Ainda segundo a representante do MPRD, foram vários encontros regionais, mas no seu entendimento, haveria a necessidade de um ano para “amadurecer” com a sociedade:

Na experiência que tive como legisladora, eu tive a oportunidade de perceber que a lei que é feita sem a consciência da sociedade é uma lei que não vigora, ela pode ser uma lei excelente, mas não se implementa porque as pessoas não desejam aquela mudança.

Contudo, apesar dessas dificuldades, os entrevistados disseram que os membros da sociedade civil que participaram das reuniões deixaram claro o desejo de interferir no processo, e pretendem que as discussões sejam ampliadas. Para o representante da UFES, o processo de mobilização para a eleição dos membros do comitê, que será repetido a cada dois anos, é uma forma de envolvimento da população:

A forma em que foram conduzidas as oficinas, eu achei que as pessoas consideraram comparativamente que foram muito mais participativas do que em outros comitês, então nós temos uma expectativa maior com o CBH-Doce. Toda vez que for feita a eleição de novos membros vai se trazer novas pessoas para a discussão. O ideal é haver a mobilização para as eleições, o que serve como conscientização também. (Representante da UFES)

Outro ponto a ser ressaltado é que mesmo as ONG´s que não participaram até o final, o fizeram por uma opção estratégica, como veremos mais adiante, e não por vício durante o processo de implementação.

Neste ponto, podemos concluir que, se muitas pessoas não participaram por falta de recursos e se o tempo não foi adequado para atingir uma parcela maior da população, então nesse processo ficou comprometida a oportunidade para a população aprender a testar e repetir as regras da cooperação. De toda forma, a mobilização atingiu as entidades civis que atuam na área ambiental e os usuários, visto que o cidadão comum (pessoa física que não fosse usuária no sentido legal66) não podia mesmo, por força de lei, votar na assembléia de escolha dos membros do comitê. Na verdade, os cidadãos que não se enquadram nestas categorias, poderiam participar apenas dos encontros regionais e oficinas.

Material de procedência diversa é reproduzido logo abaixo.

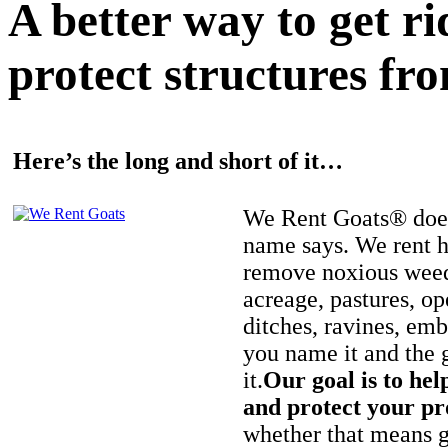
A better way to get r
protect structures fro
Here’s the long and short of it…
We Rent Goats® does
name says. We rent h
remove noxious weed
acreage, pastures, op
ditches, ravines, e
you name it and the 
it.
Our goal is to hel
and protect your pr
whether that means ge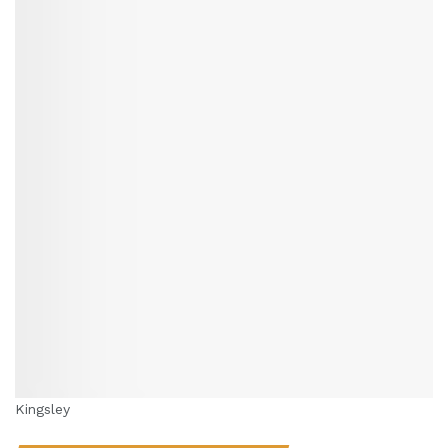
Kingsley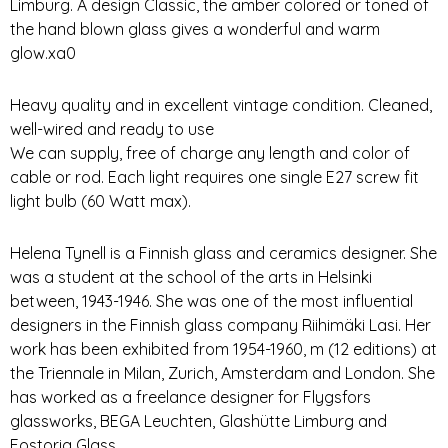
Limburg. A design Classic, the amber colored or toned of
the hand blown glass gives a wonderful and warm
glow.xa0
Heavy quality and in excellent vintage condition. Cleaned,
well-wired and ready to use
We can supply, free of charge any length and color of
cable or rod. Each light requires one single E27 screw fit
light bulb (60 Watt max).
Helena Tynell is a Finnish glass and ceramics designer. She
was a student at the school of the arts in Helsinki
between, 1943-1946. She was one of the most influential
designers in the Finnish glass company Riihimäki Lasi. Her
work has been exhibited from 1954-1960, m (12 editions) at
the Triennale in Milan, Zurich, Amsterdam and London. She
has worked as a freelance designer for Flygsfors
glassworks, BEGA Leuchten, Glashütte Limburg and
Fostoria Glass.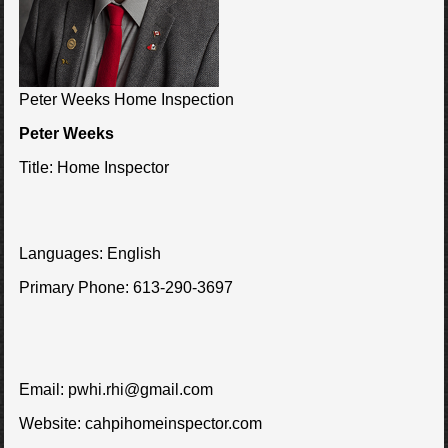
Peter Weeks Home Inspection
Peter Weeks
Title:
Home Inspector
Languages:
English
Primary Phone:
613-290-3697
Email:
pwhi.rhi@gmail.com
Website:
cahpihomeinspector.com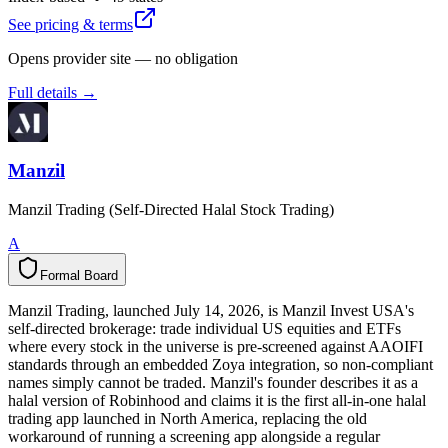
See pricing & terms
Opens provider site — no obligation
Full details →
Manzil
Manzil Trading (Self-Directed Halal Stock Trading)
A
Formal Board
F
o
r
m
a
l
B
o
a
r
d
Manzil Trading, launched July 14, 2026, is Manzil Invest USA's
self-directed brokerage: trade individual US equities and ETFs
where every stock in the universe is pre-screened against AAOIFI
standards through an embedded Zoya integration, so non-compliant
names simply cannot be traded. Manzil's founder describes it as a
halal version of Robinhood and claims it is the first all-in-one halal
trading app launched in North America, replacing the old
workaround of running a screening app alongside a regular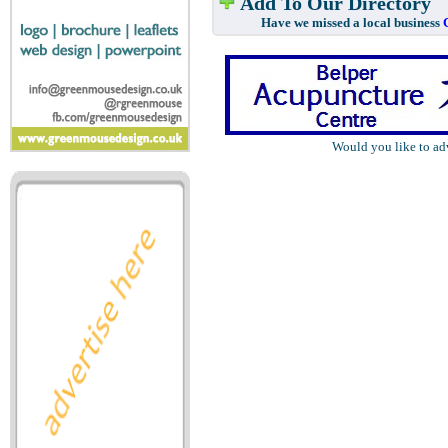
Add To Our Directory
Have we missed a local business
Would you like to ad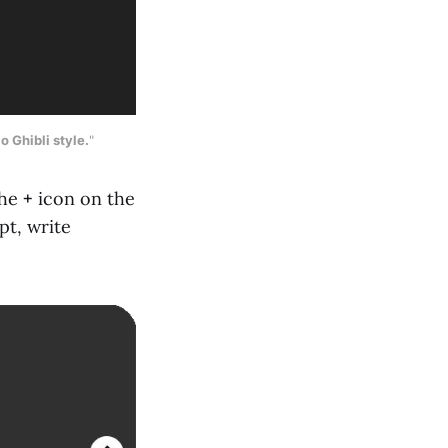
o Ghibli style.
"
the
+
icon on the
pt, write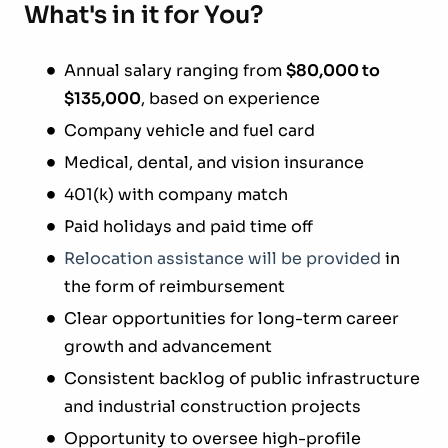
What's in it for You?
Annual salary ranging from
$80,000 to
$135,000
, based on experience
Company vehicle and fuel card
Medical, dental, and vision insurance
401(k) with company match
Paid holidays and paid time off
Relocation assistance will be provided
in
the form of reimbursement
Clear opportunities for long-term career
growth and advancement
Consistent backlog of public infrastructure
and industrial construction projects
Opportunity to oversee high-profile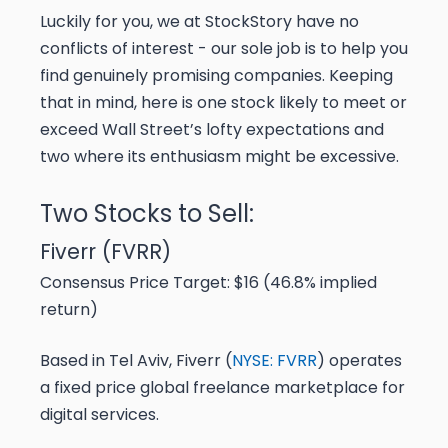
Luckily for you, we at StockStory have no
conflicts of interest - our sole job is to help you
find genuinely promising companies. Keeping
that in mind, here is one stock likely to meet or
exceed Wall Street’s lofty expectations and
two where its enthusiasm might be excessive.
Two Stocks to Sell:
Fiverr (FVRR)
Consensus Price Target: $16 (46.8% implied
return)
Based in Tel Aviv, Fiverr (
NYSE: FVRR
) operates
a fixed price global freelance marketplace for
digital services.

Mas o CBH-Doce pode e precisa buscar propiciar essa inclusão de agora em diante, e antes de trazer mudanças que potencialmente estão elencadas em lei, o comitê e demais organismos responsáveis pela gestão de águas não podem unilateralmente impor as transformações, pois se corre o risco de ineficácia, falta de transparência e legitimidade social. Antes de tudo, a mobilização social deve acontecer para as tomadas de decisão pois, pensando-se nas perspectivas de OSTROM (1998) e LEVI (1998), os indivíduos estão dispostos a cooperar, mas antes disso acontecer eles vão efetuar uma análise da probabilidade de cooperação dos outros (“reciprocidade” para Ostrom), e de que haverá punição para aqueles que não cumprirem as regras.

Conforme afirma MELUCCI (2001), há necessidade de investimentos contínuos para que ocorra a construção de uma identidade coletiva, dependendo de motivação, redes de comunicação que tornem menos onerosa a ação coletiva. Ainda se tem muito o que fazer para a construção da identidade coletiva em torno da bacia do Rio Doce, pois essa figura de bacia, como afirma CARDOSO (2003) não está no imaginário das pessoas, que visualizam mais o rio, como também as divisões políticas, como municípios e Estados.